The Queen’s Beasts

The Queen’s Beasts outside the Palm House at Kew.

Sometimes I talk almost complete rubbish and this happened on Saturday at Holland Park. I was talking to somebody who works at Kew Gardens and she feigned interest that the ten Queen’s Beasts outside the Palm House had been designed by my great-uncle to stand outside Westminster Abbey at the Queen’s coronation.

I had always believed this to be the case but it is wildly inaccurate. But we must digress. The last time I went to the Royal Institute of British Architects HQ in Portland Place was for a birthday party and I did not pay sufficient attention to the vast doors. Each weighs one and a half tons and depict the Thames and various London buildings in deep relief. The sculptor is James Woodford (RA, OBE) and it was to him that the Ministry of Works turned to create the Queen’s Beasts. Ten heraldic beasts had been created for Henry VIII at Hampton Court but they were not appropriate for Queen Elizabeth II, hence the commission. My godson may be interested that three of the King’s Beasts deemed unsuitable are: the Seymour Black Lion, the Seymour spotted Panther and the Seymour Unicorn.

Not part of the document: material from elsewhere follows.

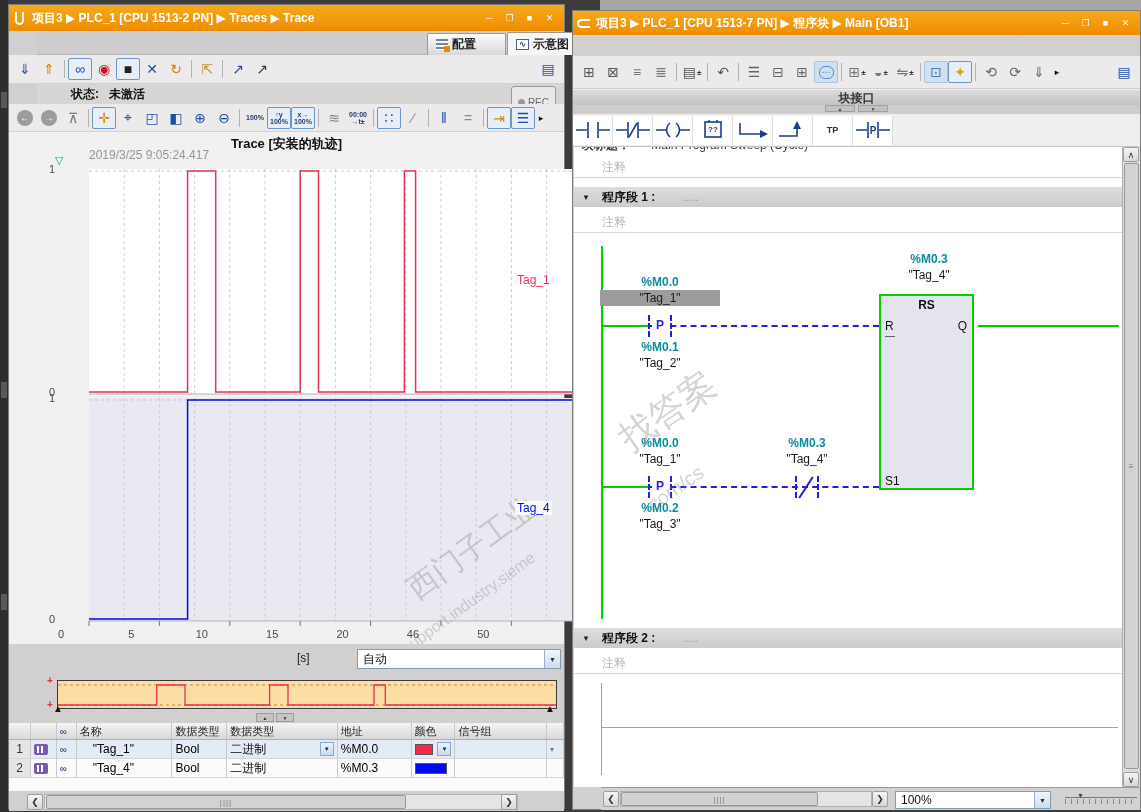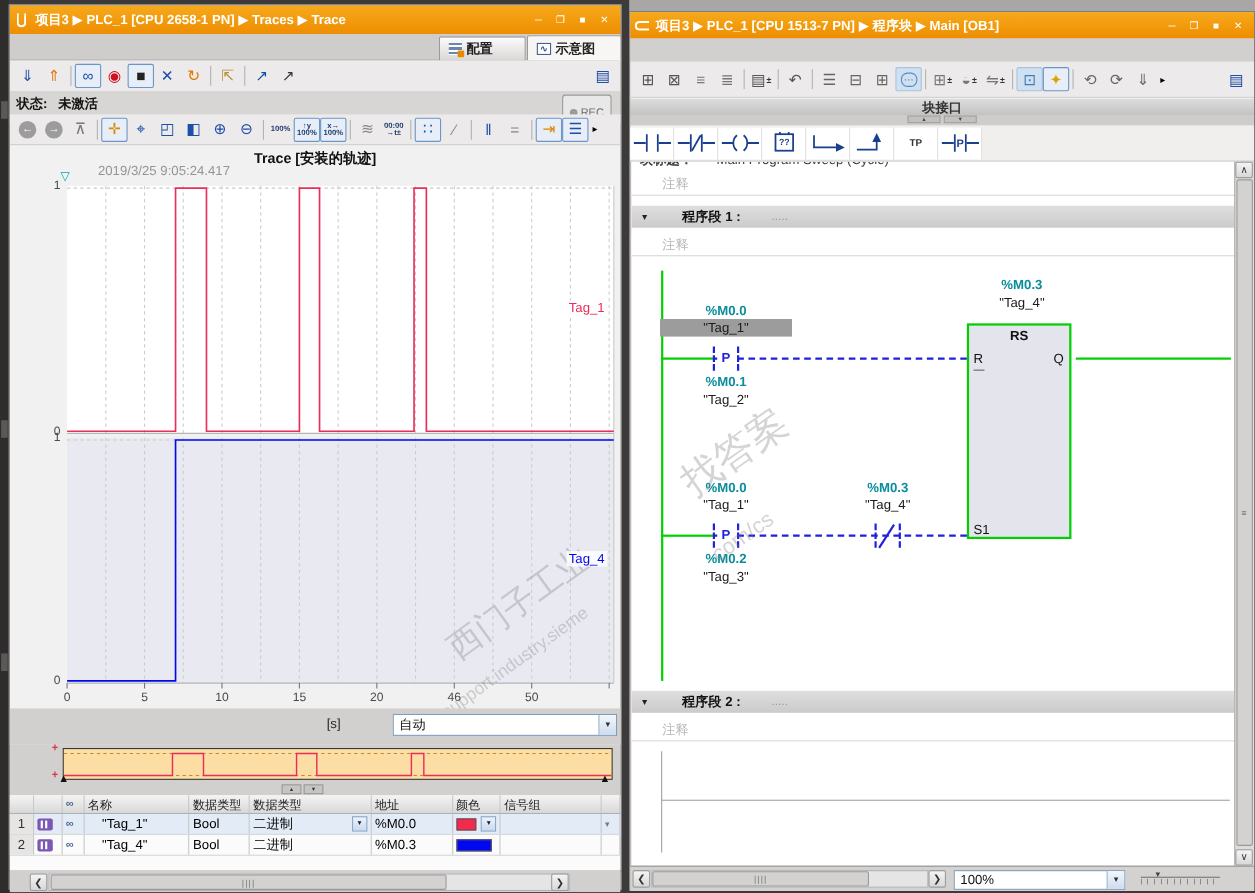"项目3 ▶ PLC_1 [CPU 2658-1" span.titletext { text: 2658-1 -> 1513-2 }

The Queen’s Beasts outside the Abbey were: the Lion of England, the White Greyhound of Richmond, the Yale of Beaufort, the Red Dragon of Wales, the White Horse of Hanover, the White Lion of Mortimer, the Unicorn of Scotland, the Griffin of Edward III, the Black Bull of Clarence and the Falcon of the Plantagenets. All likely names for public houses. Each beast is about six feet high and weighs some 700 pounds. They are made of plaster and after the coronation they were offered to Canada where they are displayed at the Canadian Museum of History in Gatinau. The Beasts outside the Palm House at Kew are Portland stone replicas commissioned by a rich businessman in 1958.